Just finished The Naked Now by Father Richard Rohr, one of the best books I have read in a long time.  Father Rohr is a Fransciscan friar who founded the Center for Action and Contemplation.  He has a way of explaining Christian spirituality that just clicks with me.  Here are a couple excerpts from the book:

 Two universal and prime paths of transformation have been available to every human being God has created since Adam and Eve and the Stone Age: great love and great suffering.  These are offered to all; they level the playing fields of all the world religions.  Only love and suffering are strong enough to break down our usual ego defenses, crush our dual thinking, and open us up to Mystery.  In my experience, they like nothing else exert the mysterious chemistry that can transmute us from a fear-based life into a love-based life.  None of us are exactly sure why.  We do know that words, even good words or totally orthodox theology, cannot achieve that by itself.  No surprise that the Christian icon of redemption is a man offering love from a crucified position.
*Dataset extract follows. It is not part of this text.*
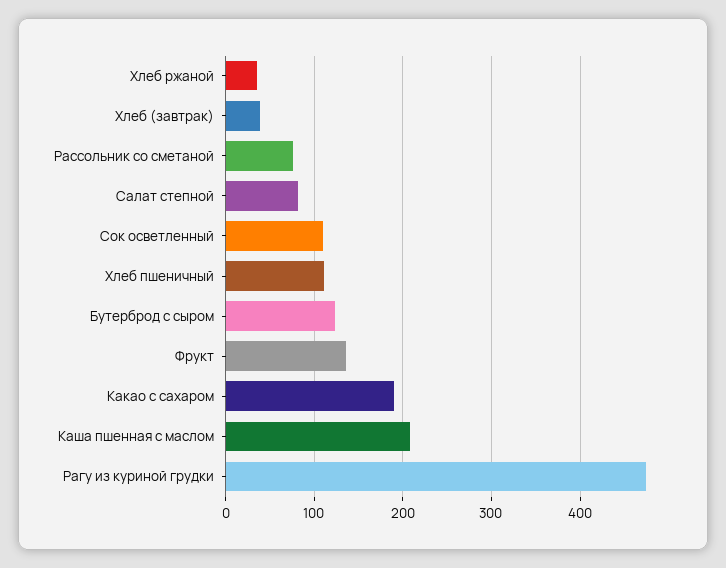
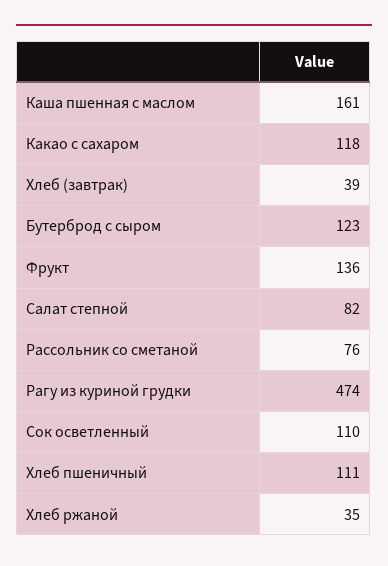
Какао с сахаром: 190 -> 118
Каша пшенная с маслом: 210 -> 161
That rings 100% true, like something so blindingly obvious I can’t imagine I haven’t heard it before … but I haven’t heard it before.  Kind of puts a new perspective on what is important.  A few pages later he continues:

Authentic love is of one piece.  How you love anything is how you love everything.  Jesus commands us to “Love our neighbors as we love ourselves,” and he connects the two great commandments of love of God and love of neighbor, saying they are “like” one another (Matthew 22:40).  So often, we think this means to love our neighbor with the same amount of love — as much as we love ourselves — when it really means that it is the same Source and the same Love that allows me to love myself, and others, and God — at the same time!  That is unfortunately not the way most people understand love, compassion, and forgiveness, but it is the only way they ever work.  How you love is how you have accessed love ….

In and with God, I can love everything and everyone — even my enemies.  Alone and by myself, will power and intellect  will seldom be able to love in difficult situations over time.  Many sophisticated folks try to love by themselves.  They try to obey the second commandment without the first.  It usually does not work long-term, and there is no one more cynical than a disillusioned idealist.

The simple theology that is the subtitle of this blog, ”Love God, love people, nothing else matters” is incomplete without an understanding of why trying to obey the second commandment without the first is ultimately hopeless.  I think Father Rohr explains this very well.